The Rochdale Society of Equitable Pioneers. The Shore Porters Society. Fenwick Weavers’ Society. These and other 19th-century proto-cooperatives were the forerunners of today’s credit union (CU) community. Early innovators managed cooperatives using the same founding principle that CUs use today: members-first finance in place of indifferent, legacy-style banking.

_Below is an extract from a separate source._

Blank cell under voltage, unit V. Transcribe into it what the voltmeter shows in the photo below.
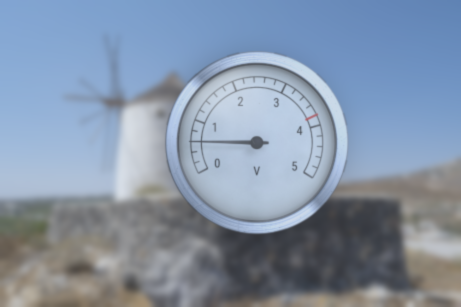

Though the sector is considered healthy and well-managed, credit unions and the CUSOs (credit union service organizations) that support them with tailored offerings face upheavals in the next couple of years. The PYMNTS December 2019 Credit Union Tracker looks at the changing topography of the CU space, as digital transformation challenges the “all for one, one for all” mentality that has undergirded their business model since the 1800s.
A Small Change It’s Not
Strong balance sheets in key areas like credit card debt ($64.4 billion), car loans ($382.9 billion) and mortgages find most credit unions on solid footing as 2020 begins. But change is in the air, and it’s the intoxicating scent of digital transformation. Specifically, the metamorphic impact of mobile open banking and instant payments has been the first real test of the trust bond that holds CUs together. With the possible exception of FinTechs that stand to gain from customer defections and perhaps some legacy banking competitors, no one is rooting against the CUs. Even so, they have decisions to make — and quickly, too.
That help is forthcoming, as in the case of the Central Bank of Ireland, which is changing regulations to favor more CU lending with higher limits. There is a sense, however, that CUs themselves bear responsibility for falling behind the digital banking trends that first took hold with consumers. FIs are not accustomed to customers telling them which products to offer, but in the mobile instant payments world driven by millennials and Gen Zers, that’s the deal — take it or leave it.
Digital Unison
The National Credit Union Administration (NCUA) trade group reported that net income for credit unions fell by 1.1 percent in Q3 2019, which is a concern for the entire sector. Continued downward pressure on interest rates explains much of the drop, and net interest (CUs’ primary income source) was also off for the quarter. There are encouraging signs, too, such as fee income rising more than 7 percent year over year (2018-19) and robust loan originations.
While their traditional services remain viable and profitable, the real action for CUs going forward is in digital. Any doubt about this was erased when the credit union service organization PSCU recently announced an overall $100 million investment in solutions and services, $35 million of which has been earmarked for Lumin Digital, the company’s digital banking platform, over the next three years. PSCU says it will focus on developing a new, customer-centric payments platform with a greatly improved CX. Machine learning and artificial intelligence (AI) have a place in the plan, too.
Improvements happening across the CU and CUSO spectrum indicate that they’ve gotten the message about digital banking, and they’re on it. But credit unions must remember that trust is their cornerstone. Card account security, fraud and seamless digital experiences — daunting tasks facing all FIs — are especially urgent for CUs and their partners. Expect to see more emotional marketing from the CU base as they leverage goodwill (and digital products) in 2020.